Input data:

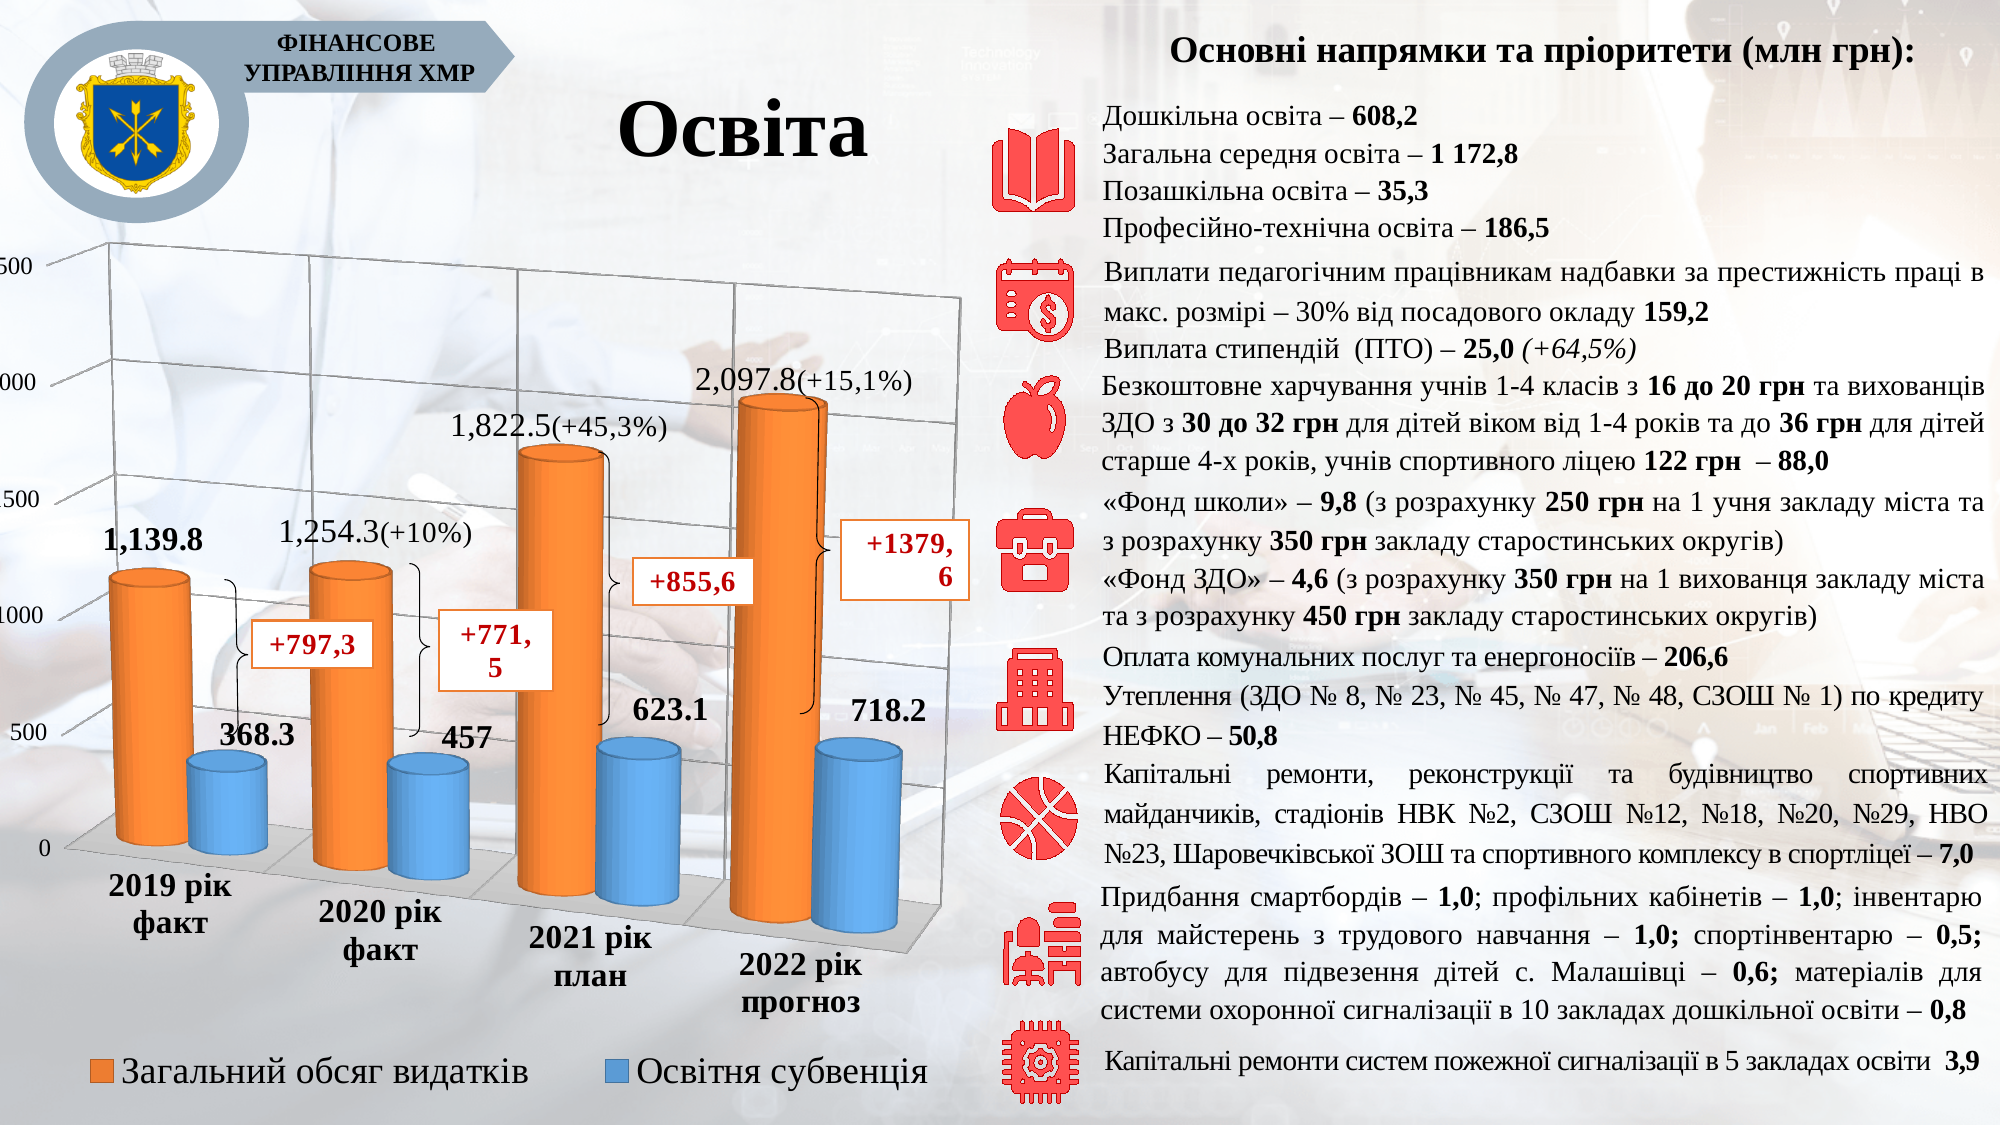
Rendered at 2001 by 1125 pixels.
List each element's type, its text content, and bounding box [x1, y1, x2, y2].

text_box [992, 86, 2000, 254]
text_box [1007, 867, 1998, 1020]
text_box Основні напрямки та пріоритети (млн грн): [1154, 18, 1932, 78]
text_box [24, 18, 1114, 223]
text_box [1002, 1020, 2000, 1104]
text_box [1007, 356, 2000, 469]
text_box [1007, 469, 2000, 641]
chart [0, 227, 1007, 1113]
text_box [1007, 254, 2000, 356]
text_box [1007, 742, 2000, 876]
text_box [996, 624, 1999, 761]
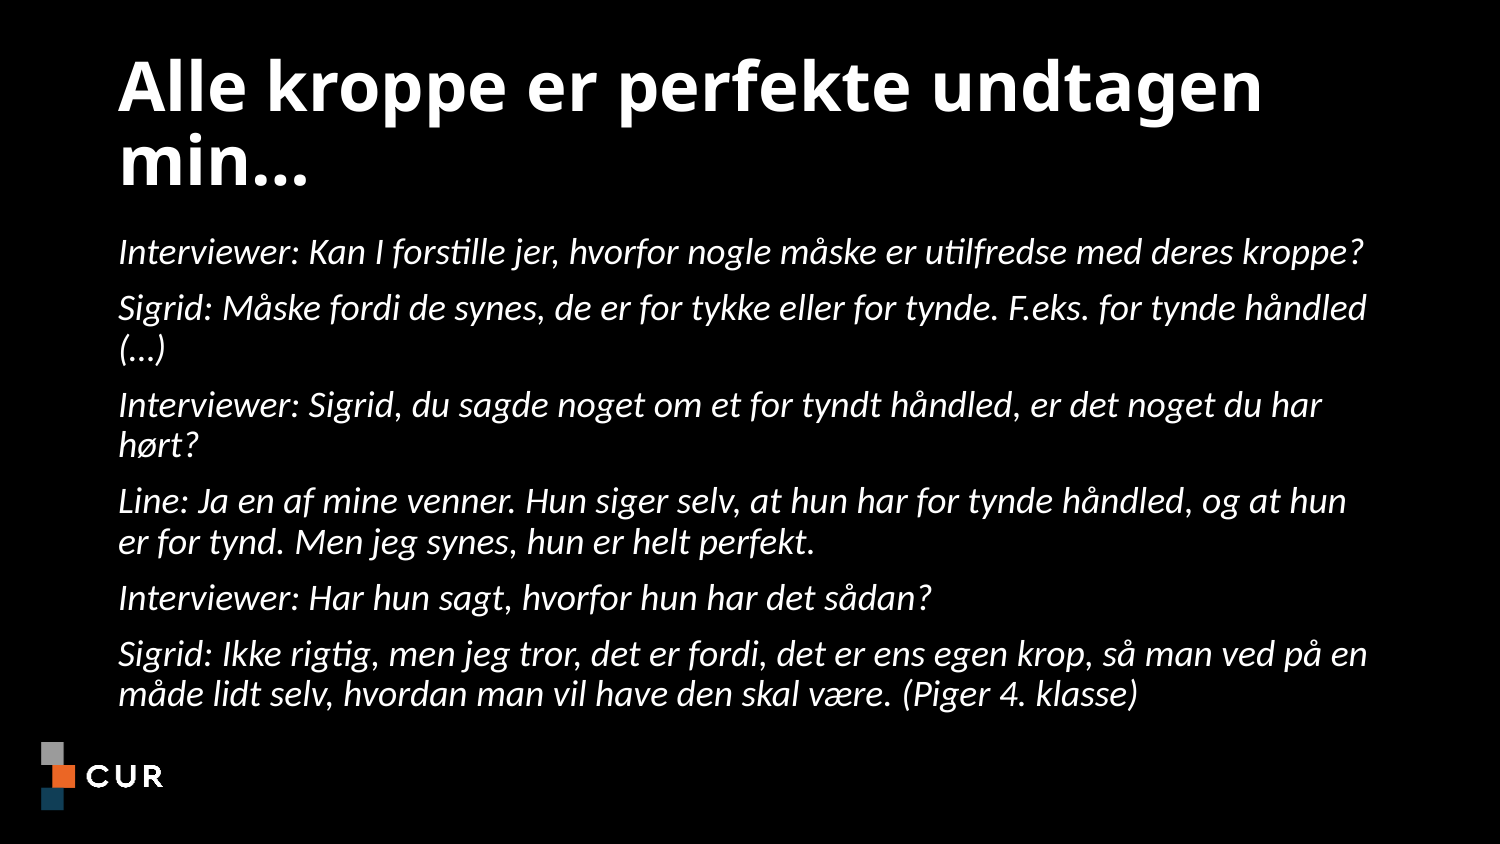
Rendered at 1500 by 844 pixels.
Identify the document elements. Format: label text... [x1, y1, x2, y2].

title Alle kroppe er perfekte undtagen min… [103, 44, 1397, 208]
list Interviewer: Kan I forstille jer, hvorfor nogle måske er utilfredse med deres kroppe? Sigrid: Måske fordi de synes, de er for tykke eller for tynde. F.eks. for tynde håndled (…) Interviewer: Sigrid, du sagde noget om et for tyndt håndled, er det noget du har hørt? Line: Ja en af mine venner. Hun siger selv, at hun har for tynde håndled, og at hun er for tynd. Men jeg synes, hun er helt perfekt. Interviewer: Har hun sagt, hvorfor hun har det sådan? Sigrid: Ikke rigtig, men jeg tror, det er fordi, det er ens egen krop, så man ved på en måde lidt selv, hvordan man vil have den skal være. (Piger 4. klasse) [103, 224, 1397, 760]
picture [29, 738, 167, 819]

Aim of the exercise: Report every line of the data in which "Rendered" appears.

Result:
Rendered at 2001 by 1125 pixels.
Rendered at 1500 by 844 pixels.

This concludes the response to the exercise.